Distressing air pollution in Mumbai caused havoc on the health of people. Children are the main victims as hazardous chemicals affect their low immune system. “Alarming increase in air pollution attacks the respiratory system,  Moreover higher level of carbon monoxide directly hits the cardiovascular system and the entire respiratory tract, particularly among children,” says Dr R P Khubchandani, MD Director Pediatrics at Jaslok Hospital, Mumbai.

 According to studies conducted by the Central Pollution Control Board (CPCB), one in five adults and one in four children in the national capital suffered from upper respiratory diseases, and that these numbers were on an upward trend. Other metro and big cities with industrial clusters are facing the similar challenge. Kid’s health has become a major concern for all.

“Children who are not on inhalers and proper controller medications are worse affected due to such triggers. They tend to have increased night time symptoms in the form of cough and disturbed sleep which result in poor day time activity and school absenteeism.
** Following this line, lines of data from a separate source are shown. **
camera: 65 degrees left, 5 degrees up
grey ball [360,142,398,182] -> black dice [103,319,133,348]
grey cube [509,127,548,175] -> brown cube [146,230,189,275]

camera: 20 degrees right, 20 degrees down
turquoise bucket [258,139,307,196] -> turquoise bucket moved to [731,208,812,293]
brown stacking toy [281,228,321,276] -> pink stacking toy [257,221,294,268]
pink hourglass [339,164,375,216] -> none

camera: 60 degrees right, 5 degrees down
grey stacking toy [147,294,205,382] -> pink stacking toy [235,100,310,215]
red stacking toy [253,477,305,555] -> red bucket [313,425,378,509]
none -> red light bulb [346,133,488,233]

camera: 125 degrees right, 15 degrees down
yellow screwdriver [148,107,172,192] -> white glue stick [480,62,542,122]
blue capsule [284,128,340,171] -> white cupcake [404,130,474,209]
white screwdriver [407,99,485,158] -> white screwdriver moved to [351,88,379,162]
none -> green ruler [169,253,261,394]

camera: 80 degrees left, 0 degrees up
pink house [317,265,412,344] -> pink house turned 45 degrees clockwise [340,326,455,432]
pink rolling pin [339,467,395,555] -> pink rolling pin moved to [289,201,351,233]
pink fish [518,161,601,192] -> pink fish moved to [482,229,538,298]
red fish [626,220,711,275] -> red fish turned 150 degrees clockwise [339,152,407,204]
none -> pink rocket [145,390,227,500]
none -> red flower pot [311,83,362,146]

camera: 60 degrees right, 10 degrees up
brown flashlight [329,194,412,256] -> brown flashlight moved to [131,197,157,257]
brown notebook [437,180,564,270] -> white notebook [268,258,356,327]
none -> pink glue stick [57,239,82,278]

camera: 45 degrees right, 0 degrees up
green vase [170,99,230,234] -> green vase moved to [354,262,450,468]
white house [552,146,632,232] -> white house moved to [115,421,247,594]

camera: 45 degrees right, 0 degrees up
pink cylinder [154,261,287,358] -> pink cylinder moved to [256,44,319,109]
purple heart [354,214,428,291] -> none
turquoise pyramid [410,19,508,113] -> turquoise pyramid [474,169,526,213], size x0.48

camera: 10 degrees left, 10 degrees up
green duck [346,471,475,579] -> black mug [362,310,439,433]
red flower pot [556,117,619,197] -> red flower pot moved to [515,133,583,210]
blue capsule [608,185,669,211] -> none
It increases the risk of emergency medical visits and hospitalisations and affects the quality of life of such children,” Dr Indu Khosla, Consultant Pediatrician and Respiratory Medicine specialist (MD Ped, RCPCH Fellow in Ped Pulmonology) from Cloudnine Hospital, Mumbai.

According to experts, India also needs to replace oral medication and accept inhalation therapy as a preferred form of medication to treat asthma.